(Collected data)
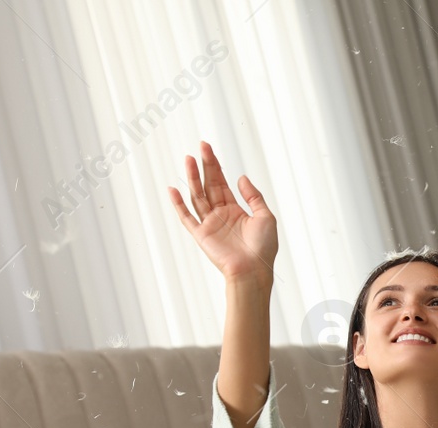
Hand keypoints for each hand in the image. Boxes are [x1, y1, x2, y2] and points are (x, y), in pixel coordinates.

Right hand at [167, 141, 278, 281]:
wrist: (254, 270)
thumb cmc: (263, 248)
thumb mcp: (265, 216)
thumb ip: (253, 196)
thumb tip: (240, 177)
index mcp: (235, 211)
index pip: (222, 183)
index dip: (215, 166)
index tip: (208, 149)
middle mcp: (220, 215)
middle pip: (209, 185)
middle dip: (205, 166)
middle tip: (201, 146)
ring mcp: (210, 224)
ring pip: (197, 196)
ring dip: (192, 178)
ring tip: (188, 159)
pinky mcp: (201, 235)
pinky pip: (187, 217)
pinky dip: (178, 204)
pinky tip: (172, 189)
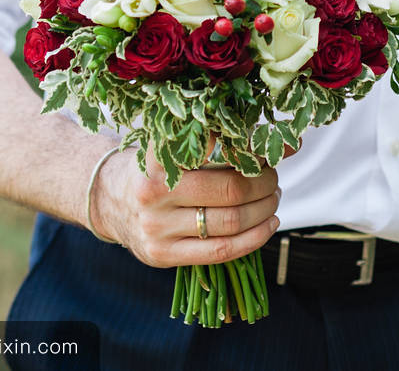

DESCRIPTION OF THE TASK ▸
Transcribe, word for word, the line holding "thumb tip: (240, 177)" and all lines after it in the entries above, ending with the last. Only those lines; no pictures.

RESULT ▸
thumb tip: (240, 177)
index mcp: (235, 211)
index pip: (222, 183)
index dip: (215, 166)
index tip: (208, 149)
middle mcp: (220, 215)
middle pip: (209, 185)
middle dip: (205, 166)
middle tip: (201, 146)
ring mcp: (210, 224)
ring pip: (197, 196)
ring dip: (192, 178)
ring tip: (188, 159)
pinky mcp: (201, 235)
pinky pip: (187, 217)
pinky dip: (178, 204)
pinky tip: (172, 189)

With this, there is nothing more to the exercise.